# bedding or scraping?



## silverbk54 (Apr 30, 2010)

What are the advantages to using bedding or scraping? If one were to use bedding, what kind is recommended? Thanks.


----------



## spirit wings (Mar 29, 2008)

well you should always scrape, using bedding is not nessesary, but just a personal choice some make to keep the new wet poops dryer... I use sweet pdz or stall dry for horse stalls, it looks like clumping cat litter and keeps the loft floor dryer which in turn makes it easier to scrape and not smear the new wet poops but keep them dryer so it is easier to clean, and the birds stay cleaner too, because when there is a wet poop somewhere they always manage to walk right in it!..lol...


----------



## jeff houghton (Jul 17, 2010)

I generally only use bedding in the winter months adds a bit of insulation for them and means i need only to clean loft out once a week.
Meaning they benefit as well as me.!!


----------



## Flapdoodle (Nov 8, 2009)

silverbk54 said:


> What are the advantages to using bedding or scraping? If one were to use bedding, what kind is recommended? Thanks.

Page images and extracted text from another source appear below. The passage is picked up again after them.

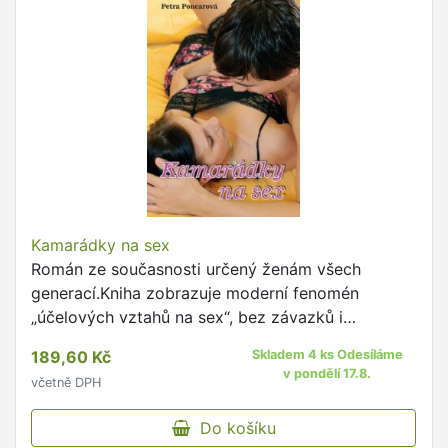
Kamarádky na sex
Román ze současnosti určený ženám všech
generací.Kniha zobrazuje moderní fenomén
„účelových vztahů na sex“, bez závazků i
klasického chození.Dává nám nahlédnout do
189,60 Kč
Skladem 4 ks Odesíláme
osudu mladíka Davida, který udržuje …
v pondělí 17.8.
včetně DPH
Do košíku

If you are talking about racing pigeons, there are guys that win that scrape (multiple times a day), keep birds on bedding, have the birds on wire floors, and some they are on a deep litter system and never clean. Winners come from all types of loft floors. There are a tons of others factors that come into play. I think the key for any floor is that it is dry. 

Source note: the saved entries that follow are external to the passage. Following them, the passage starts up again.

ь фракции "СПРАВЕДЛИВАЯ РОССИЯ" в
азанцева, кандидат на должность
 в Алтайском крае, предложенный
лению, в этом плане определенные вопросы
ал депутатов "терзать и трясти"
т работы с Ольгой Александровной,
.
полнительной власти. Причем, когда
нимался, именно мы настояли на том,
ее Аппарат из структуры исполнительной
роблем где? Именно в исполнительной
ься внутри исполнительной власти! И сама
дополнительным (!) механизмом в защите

Bedding choices I have seen. Straw, rice hulls, rabbit feed, cat litter. With both cat litter and rabbit feed the birds had a subfloor and could not gain access to the floor dressing.


----------



## hankabus (Dec 3, 2009)

*bedding*

I'm with Spirit Wings on this one..I too use horse stall dressing on all my lofts floors. The dressing I use is compressed wood pellets and they absord moisture and do clump up after it dries. Also absorbs any amonia that may be there. It is in my humble opinion the only way to go. All I do is scrape perches daily and regular floor maintenance. It works for me and I would say give it a try.

Hank


----------



## Caden's Aviary (Jul 14, 2010)

I actually used the deep litter method with my chickens and it was great for being lazy lol. You didn't have to do anything but rake the shavings around a little bit and pour a thin fresh layer on top. Plus it made great compost. With pigeons I tried pine shavings on the floor but they blow all out of my bottom vents when the birds go to flapping. For now, I'm sticking to scraping. I have a small loft so it's not an issue


----------



## spirit wings (Mar 29, 2008)

Caden's Aviary said:


> I actually used the deep litter method with my chickens and it was great for being lazy lol. You didn't have to do anything but rake the shavings around a little bit and pour a thin fresh layer on top. Plus it made great compost. With pigeons I tried pine shavings on the floor but they blow all out of my bottom vents when the birds go to flapping. For now, I'm sticking to scraping. I have a small loft so it's not an issue


the deep litter method only works well with an earthen floor, that is where the bit of moisture and microbs come from to break down the droppings into clean dirt... usually pigeons are kept above the ground with wood floor so that would not work with them, and yes the shavings just go in the corners.. some use wood pellets or other pellets... I find it easier not to have to remove or refresh anything...just scrape..


----------



## RodSD (Oct 24, 2008)

Bedding or scraping? It depends on how lazy or busy you are. Having switched from wire floor to wood floor I ended up scraping almost everyday and I hated that part of this hobby. With wire floor you can scrape once a week down below. The wood floor requires constant scraping to keep birds healthy.


----------